Visiting Committee Prize for Undergraduate Book Collecting Winners Announced
May 14, 2008 – In March, when Harvard student Gregory Scruggs '08 was on spring break in New Orleans, he discovered a general used bookstore called La Librairie d'Arcadie that had a great selection of books by Louisiana writers. Even better for Scruggs, it had a special section of French-language books by Louisiana authors—Cajun literature, black Creole literature, general books about the state and New Orleans—a boon for the literature concentrator always on the lookout for francophone books. His venture is paying off: Scruggs has been awarded first prize in this year's Visiting Committee Prize for Undergraduate Book Collecting for his entry The Francophone Collection, while second prize went to Trisha Pasricha '11 for Finding P.G. Wodehouse: Catalytic Legacies of My Grandfather's India and third prize to Ming Emily Vandenberg '08 for Representative Works in Science and the History of Science.
Scruggs only started his collection within the past two to three years, he says, attributing its origins to his Harvard classes and from studying abroad in France. He has acquired most of his 37-item collection from bookstores, and his favorite item is his copy of La Statue de Sel by Albert Memmi, a Tunisian-born French writer.
Scrugg's plans for his budding collection include a trip back to New Orleans after he graduates in June to that same used bookstore for its excellent selection and its hospitality. He relates how when he brought his purchase to the register in March, the cashier asker him, "Vous êtes francophone?" (You're a francophone/you speak French?). When Sruggs said, "Oui," the cashier smiled. "Pas de taxes pour les francophones," he said. (No sales tax for French speakers).
Second-place winner Pasricha, a VES concentrator, inherited the start of her P.G. Wodehouse collection from her Indian grandfather. Decades earlier, her grandfather had tried to join the military but found that the government would not take him because, although fluent in several languages, he didn't speak English. So he decided to learn the language on his own using books, including a selection by Wodehouse.
"My father introduced me to P.G. Wodehouse after my grandfather died," says Pasricha, which turned out to be a bonding experience for her and her father. It also made her realize why her grandfather's English could be a little "quirky," she says, something that she can now see goes back to his reliance on Wodehouse for language lessons.
Her collection consists of Wodehouse books printed in India and England, many from the 1960s and 1970s. She has good luck finding this particular author at antique bookstores.
"I think I've read every book he's ever written," she says, although there are still a few rare ones she plans to hunt down for her collection.
Finally, third-place winner Vandenberg traces her collection's roots back to a trip to England. "I participated in a summer program at Oxford to learn about Charles Darwin and to physically retrace his footsteps through England," she says. "We trekked across the hills of Wales because Darwin did."
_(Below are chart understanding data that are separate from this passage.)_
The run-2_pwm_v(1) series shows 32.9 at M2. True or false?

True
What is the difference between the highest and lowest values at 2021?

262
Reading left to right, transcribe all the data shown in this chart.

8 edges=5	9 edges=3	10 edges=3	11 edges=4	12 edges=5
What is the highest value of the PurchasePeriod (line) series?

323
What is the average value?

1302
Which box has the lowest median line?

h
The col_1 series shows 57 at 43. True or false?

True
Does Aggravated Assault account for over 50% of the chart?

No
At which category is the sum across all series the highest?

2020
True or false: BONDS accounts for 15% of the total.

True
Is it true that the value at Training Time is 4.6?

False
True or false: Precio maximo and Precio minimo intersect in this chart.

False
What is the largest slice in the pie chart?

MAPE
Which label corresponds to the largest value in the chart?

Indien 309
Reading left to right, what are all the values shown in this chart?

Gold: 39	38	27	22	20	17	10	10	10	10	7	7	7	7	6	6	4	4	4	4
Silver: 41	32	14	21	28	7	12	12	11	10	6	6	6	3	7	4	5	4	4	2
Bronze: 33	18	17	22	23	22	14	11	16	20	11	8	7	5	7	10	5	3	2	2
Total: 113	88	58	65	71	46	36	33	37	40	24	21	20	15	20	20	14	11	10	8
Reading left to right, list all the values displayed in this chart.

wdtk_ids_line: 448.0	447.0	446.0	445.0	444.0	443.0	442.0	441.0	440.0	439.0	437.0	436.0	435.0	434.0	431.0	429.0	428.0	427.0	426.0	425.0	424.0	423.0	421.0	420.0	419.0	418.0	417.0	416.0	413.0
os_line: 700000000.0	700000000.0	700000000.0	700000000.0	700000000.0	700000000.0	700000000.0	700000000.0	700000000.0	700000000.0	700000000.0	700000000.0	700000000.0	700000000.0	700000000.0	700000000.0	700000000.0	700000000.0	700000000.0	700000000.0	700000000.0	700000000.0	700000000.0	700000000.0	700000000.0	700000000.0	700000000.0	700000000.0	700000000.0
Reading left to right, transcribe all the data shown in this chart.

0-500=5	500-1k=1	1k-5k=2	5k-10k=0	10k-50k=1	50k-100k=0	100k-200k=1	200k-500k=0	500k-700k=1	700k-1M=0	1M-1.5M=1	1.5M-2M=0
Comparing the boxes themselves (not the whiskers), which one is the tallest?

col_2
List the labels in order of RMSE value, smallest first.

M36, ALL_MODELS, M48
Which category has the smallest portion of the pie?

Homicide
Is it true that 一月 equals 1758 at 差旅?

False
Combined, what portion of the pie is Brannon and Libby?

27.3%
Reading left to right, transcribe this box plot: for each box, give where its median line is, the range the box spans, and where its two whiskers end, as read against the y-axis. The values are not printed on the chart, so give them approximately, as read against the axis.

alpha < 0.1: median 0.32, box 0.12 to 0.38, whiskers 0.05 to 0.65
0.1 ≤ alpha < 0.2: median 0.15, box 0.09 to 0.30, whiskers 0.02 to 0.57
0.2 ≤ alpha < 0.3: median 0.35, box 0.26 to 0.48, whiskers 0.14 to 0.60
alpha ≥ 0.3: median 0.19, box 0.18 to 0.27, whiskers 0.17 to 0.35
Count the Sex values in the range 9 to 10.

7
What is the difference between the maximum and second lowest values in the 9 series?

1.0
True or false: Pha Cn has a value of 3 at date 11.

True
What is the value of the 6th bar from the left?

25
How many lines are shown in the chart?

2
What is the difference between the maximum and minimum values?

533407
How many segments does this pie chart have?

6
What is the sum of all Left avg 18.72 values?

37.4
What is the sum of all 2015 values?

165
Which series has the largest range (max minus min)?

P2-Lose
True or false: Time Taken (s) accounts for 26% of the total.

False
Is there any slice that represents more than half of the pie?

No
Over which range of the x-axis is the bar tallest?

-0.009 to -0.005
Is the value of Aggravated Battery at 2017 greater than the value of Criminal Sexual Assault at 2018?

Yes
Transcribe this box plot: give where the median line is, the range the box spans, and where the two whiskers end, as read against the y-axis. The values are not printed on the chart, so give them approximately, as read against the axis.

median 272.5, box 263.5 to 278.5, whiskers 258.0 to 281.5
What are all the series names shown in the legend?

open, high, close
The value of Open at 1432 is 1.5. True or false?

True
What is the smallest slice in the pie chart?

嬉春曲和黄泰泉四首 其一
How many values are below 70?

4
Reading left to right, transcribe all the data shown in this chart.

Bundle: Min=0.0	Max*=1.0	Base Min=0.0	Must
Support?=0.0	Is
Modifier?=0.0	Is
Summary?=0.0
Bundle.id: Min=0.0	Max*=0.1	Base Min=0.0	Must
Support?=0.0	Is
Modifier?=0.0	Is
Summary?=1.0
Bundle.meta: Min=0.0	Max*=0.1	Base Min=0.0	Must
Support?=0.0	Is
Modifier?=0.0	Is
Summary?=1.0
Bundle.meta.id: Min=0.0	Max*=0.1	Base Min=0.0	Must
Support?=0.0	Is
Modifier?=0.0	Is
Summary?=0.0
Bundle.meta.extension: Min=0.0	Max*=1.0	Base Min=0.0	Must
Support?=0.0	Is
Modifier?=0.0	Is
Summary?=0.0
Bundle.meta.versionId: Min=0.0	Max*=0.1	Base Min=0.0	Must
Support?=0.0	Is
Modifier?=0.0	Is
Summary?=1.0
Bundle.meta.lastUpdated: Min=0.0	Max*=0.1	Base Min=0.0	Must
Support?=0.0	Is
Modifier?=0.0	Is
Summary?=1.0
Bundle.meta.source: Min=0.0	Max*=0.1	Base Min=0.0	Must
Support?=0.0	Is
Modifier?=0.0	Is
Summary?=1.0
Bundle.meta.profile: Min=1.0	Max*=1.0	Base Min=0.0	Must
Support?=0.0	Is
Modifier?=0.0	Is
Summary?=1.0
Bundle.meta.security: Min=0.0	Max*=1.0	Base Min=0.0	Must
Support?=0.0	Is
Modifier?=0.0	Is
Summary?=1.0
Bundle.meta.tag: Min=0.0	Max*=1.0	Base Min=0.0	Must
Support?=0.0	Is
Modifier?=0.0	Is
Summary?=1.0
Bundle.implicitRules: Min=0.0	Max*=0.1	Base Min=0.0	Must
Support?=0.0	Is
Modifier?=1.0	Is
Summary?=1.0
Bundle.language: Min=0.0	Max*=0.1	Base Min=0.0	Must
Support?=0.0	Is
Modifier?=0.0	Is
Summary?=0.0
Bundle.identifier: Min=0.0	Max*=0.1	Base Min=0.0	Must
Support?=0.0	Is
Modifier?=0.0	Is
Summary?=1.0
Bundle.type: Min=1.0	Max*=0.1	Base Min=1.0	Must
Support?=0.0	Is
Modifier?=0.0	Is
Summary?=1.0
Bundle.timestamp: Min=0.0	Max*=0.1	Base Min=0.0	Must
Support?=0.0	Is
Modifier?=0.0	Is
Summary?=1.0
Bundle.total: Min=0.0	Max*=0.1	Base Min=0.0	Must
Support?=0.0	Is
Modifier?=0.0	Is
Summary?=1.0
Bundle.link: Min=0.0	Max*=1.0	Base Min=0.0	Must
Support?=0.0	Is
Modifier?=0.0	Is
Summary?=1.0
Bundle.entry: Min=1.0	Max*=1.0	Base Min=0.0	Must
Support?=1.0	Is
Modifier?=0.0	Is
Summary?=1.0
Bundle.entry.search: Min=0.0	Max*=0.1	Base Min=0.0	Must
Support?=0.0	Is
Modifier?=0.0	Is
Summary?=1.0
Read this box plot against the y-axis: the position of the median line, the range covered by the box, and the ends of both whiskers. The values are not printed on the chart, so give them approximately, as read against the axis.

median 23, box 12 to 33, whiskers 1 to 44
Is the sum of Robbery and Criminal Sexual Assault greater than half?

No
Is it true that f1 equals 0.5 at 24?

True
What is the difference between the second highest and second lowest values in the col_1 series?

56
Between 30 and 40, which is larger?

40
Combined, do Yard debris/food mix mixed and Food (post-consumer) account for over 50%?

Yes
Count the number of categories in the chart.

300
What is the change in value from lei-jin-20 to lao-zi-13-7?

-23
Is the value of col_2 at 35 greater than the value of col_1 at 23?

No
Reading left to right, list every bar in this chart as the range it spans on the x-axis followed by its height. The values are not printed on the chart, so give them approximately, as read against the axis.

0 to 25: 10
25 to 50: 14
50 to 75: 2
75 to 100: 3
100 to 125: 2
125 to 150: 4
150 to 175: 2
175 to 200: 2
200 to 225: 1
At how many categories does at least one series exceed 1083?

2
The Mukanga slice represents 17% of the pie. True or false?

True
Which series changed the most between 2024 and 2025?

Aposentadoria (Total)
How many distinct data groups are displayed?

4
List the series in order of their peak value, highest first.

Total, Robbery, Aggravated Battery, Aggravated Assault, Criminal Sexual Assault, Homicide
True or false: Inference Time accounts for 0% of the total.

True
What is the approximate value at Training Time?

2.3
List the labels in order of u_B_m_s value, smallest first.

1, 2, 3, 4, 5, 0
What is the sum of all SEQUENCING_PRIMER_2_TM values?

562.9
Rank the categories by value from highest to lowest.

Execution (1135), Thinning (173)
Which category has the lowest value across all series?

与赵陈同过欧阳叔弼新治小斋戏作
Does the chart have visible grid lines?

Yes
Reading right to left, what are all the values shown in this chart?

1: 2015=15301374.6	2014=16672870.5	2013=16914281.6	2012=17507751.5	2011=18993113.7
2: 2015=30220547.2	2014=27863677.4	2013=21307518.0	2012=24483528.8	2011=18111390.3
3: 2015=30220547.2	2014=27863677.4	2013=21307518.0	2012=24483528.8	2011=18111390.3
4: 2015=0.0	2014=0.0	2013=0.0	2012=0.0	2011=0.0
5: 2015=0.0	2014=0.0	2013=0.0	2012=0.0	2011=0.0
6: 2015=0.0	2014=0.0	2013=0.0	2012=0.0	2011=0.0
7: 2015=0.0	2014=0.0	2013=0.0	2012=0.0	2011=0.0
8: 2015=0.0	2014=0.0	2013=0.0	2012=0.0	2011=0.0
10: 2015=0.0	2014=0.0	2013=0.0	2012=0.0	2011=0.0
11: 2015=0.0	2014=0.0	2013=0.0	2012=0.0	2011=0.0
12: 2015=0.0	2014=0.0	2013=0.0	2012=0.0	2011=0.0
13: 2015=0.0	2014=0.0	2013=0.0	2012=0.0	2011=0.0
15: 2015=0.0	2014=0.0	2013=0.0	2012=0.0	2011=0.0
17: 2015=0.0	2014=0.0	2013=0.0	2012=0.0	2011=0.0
Her program professor was an avid book collector, and she was inspired her to pick up the habit, beginning her collection with a biography of Darwin by Janet Browne, Aramont Professor in the History of Science at Harvard. "After that," explains Vandenberg, "it sort of snowballed."
Her collection focuses on signed first editions in the life sciences and the history of science. Among her favorites are a signed copy of James Watson's DNA and an autographed copy of Harvard biologist E.O. Wilson's Consilience. In fact, many of the items in her collection are signed first editions by Harvard faculty—Vandenberg keeps an eye out for lectures and attends with a copy of the book in hand. "I really care about meeting the authors," she says.
She also owns a 1912 antiquarian 15-book limited edition of Charles Darwin's works of which only a thousand copies were printed.
Not surprisingly, Vandenberg graduates this June with a degree in biological anthropology and she is about to undertake a one year master's program in the history of science.
Students competing for the book collection prize were asked to submit an annotated bibliography and an essay that spoke to issues such as early collecting efforts, influence of mentors, the experience of searching for items, organization and care of items, and future direction of the collection. Fourteen students declared their intention to enter the competition and five submitted their work for consideration. The jury consisted of Heather Cole, Librarian of Lamont Library, Susan Fliss, Associate Librarian of Harvard College for Research and Instruction, and Alison Scott, Charles Warren Bibliographer for American Literature.
The Visiting Committee Prize for Undergraduate Book Collecting was established in the spring of 1977 to recognize and encourage book collecting by undergraduates at Harvard. It is sponsored by the Members of the Board of Overseer's Committee to Visit the Harvard University Library. Cole, who has coordinated the competition since its inception, annually selects a jury with noted bibliographic expertise from among Harvard College Library staff.
An exhibition featuring items from the winners' collections will be on display in Lamont Library on the second and third floors beginning in early June and running through May 2009.